Modern high-end computer (HEC) architectures (comprised of tens-of-thousands of processors or more) have widened the performance gap between the computing power and the storage and I/O performance that can support and sustain such calculations. With the petascale computing (1015 floating point operations per second) just over the horizon, the gap will be even more pronounced. This research is aimed at addressing both the limited bandwidth and the performance of today's I/O storage systems. The main idea is to replace traditional rotary disks with a 'memory pool' - a massive grid of solid-state (flash) memories, and to introduce a new memory hierarchy model based on the improved access time and bandwidth of such grid. A memory pool embedded and distributed across the compute engine leverages the rapid progression of solid-state storage technology.

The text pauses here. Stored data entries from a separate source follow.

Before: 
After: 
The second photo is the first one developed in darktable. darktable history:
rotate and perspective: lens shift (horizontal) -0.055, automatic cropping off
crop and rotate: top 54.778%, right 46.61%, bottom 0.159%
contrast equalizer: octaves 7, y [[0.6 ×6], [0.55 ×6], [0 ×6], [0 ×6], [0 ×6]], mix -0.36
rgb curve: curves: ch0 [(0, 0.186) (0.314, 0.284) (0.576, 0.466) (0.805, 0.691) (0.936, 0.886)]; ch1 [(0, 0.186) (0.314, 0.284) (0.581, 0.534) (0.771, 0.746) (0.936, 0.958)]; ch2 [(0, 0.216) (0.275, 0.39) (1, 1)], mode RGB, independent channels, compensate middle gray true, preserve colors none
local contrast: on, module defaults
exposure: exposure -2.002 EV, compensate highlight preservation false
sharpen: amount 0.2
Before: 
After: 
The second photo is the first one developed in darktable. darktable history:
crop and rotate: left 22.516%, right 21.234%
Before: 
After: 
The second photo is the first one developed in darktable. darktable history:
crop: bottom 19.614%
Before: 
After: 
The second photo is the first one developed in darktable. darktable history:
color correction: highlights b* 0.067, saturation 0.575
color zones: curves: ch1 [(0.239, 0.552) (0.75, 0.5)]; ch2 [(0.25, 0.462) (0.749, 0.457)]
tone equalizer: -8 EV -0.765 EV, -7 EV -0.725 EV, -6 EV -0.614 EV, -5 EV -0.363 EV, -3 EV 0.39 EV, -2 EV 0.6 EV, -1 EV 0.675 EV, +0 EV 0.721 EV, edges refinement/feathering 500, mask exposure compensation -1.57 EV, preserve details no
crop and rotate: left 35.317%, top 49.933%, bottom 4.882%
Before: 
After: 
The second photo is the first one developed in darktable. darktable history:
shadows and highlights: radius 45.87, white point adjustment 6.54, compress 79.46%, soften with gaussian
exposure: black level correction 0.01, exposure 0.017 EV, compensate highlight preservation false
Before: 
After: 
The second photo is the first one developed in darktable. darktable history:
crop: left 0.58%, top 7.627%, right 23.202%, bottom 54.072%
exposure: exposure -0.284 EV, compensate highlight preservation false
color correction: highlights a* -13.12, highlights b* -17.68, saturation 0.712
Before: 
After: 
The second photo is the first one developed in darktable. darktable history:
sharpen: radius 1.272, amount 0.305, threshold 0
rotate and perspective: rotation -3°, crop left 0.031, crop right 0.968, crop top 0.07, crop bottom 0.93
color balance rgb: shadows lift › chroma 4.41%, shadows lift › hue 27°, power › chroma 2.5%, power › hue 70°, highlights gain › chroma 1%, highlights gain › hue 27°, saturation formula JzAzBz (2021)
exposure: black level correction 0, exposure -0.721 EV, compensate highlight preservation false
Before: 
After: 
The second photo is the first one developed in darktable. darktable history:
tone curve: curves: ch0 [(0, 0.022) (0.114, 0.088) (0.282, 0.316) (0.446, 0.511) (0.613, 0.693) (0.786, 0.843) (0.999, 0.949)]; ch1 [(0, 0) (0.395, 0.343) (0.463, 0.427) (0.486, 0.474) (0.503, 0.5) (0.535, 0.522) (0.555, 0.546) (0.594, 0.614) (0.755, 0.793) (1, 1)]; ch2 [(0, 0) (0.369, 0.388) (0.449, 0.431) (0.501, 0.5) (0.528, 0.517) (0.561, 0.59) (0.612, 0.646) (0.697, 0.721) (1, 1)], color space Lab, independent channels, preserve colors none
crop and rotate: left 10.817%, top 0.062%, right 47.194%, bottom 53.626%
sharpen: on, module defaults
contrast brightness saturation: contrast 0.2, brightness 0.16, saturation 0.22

The I/O-aware multithreaded program execution model takes full advantage of the tremendous bandwidth to the local memory pool, while tolerating the solid state storage access latency through proactive distributed pre-fetching and software-controlled memory caching. In particular, the responses to different patterns of solid-state storage communication requests (blocking and non-blocking, and of various block sizes), simulated solid-state storage module failures, extended shared memory responsiveness and management are examined. The effectiveness of the approach is observed through the most common set of third party I/O benchmarks.
The intellectual merit of this research can be summarized as: 1) Development of a novel I/O architecture model. for a class of high-end petascale computing systems. 2) Development of a corresponding RAS model 3) An experimental study on the new I/O architecture and software model (in (1) and (2) above).